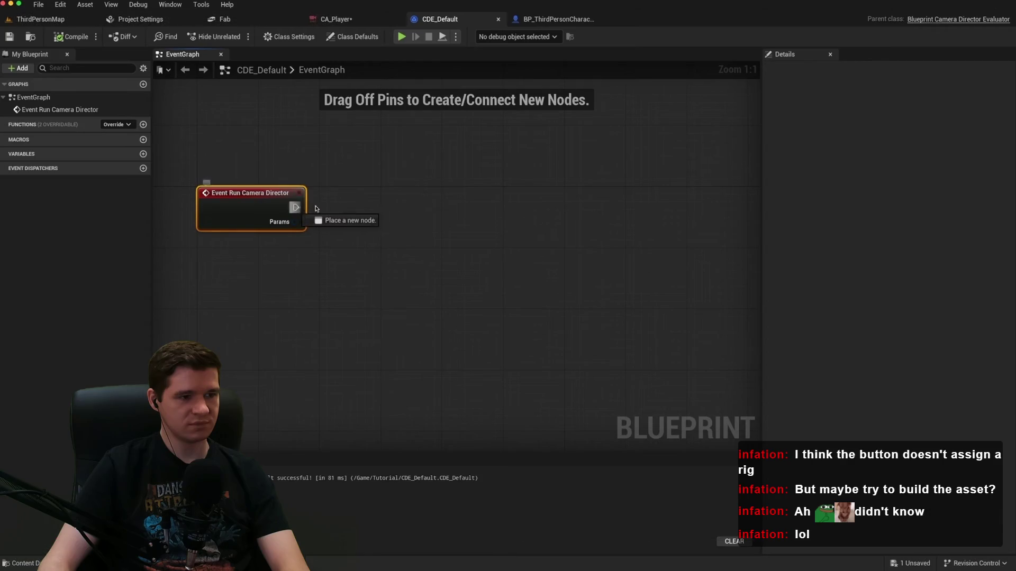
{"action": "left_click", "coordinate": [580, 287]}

--

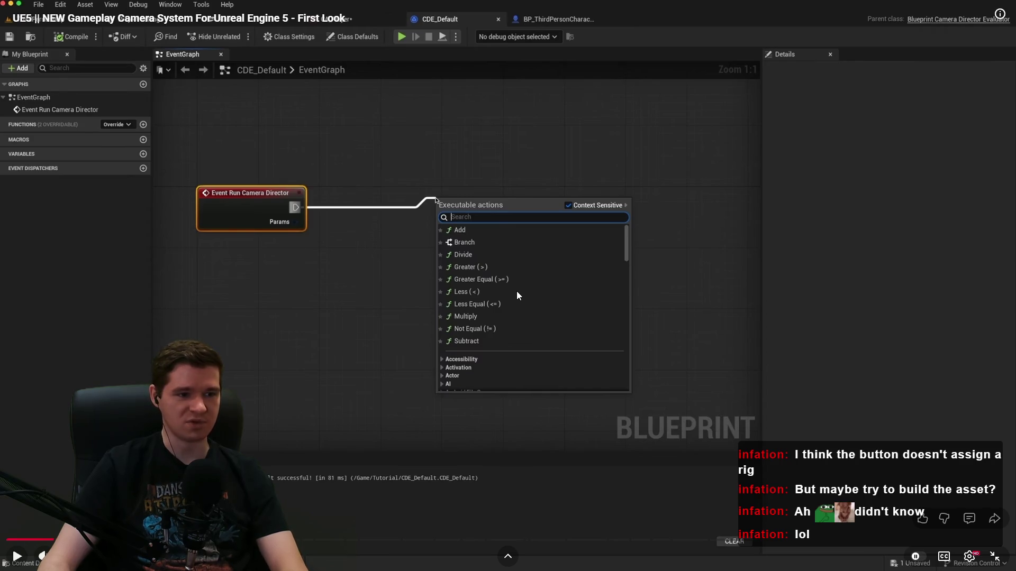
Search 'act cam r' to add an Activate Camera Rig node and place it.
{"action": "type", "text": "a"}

[ACTIVITY] Copy every line of the listing containing the string "action".

[RESPONSE FOR THIS EXERCISE]
{"action": "left_click", "coordinate": [580, 287]}
{"action": "type", "text": "a"}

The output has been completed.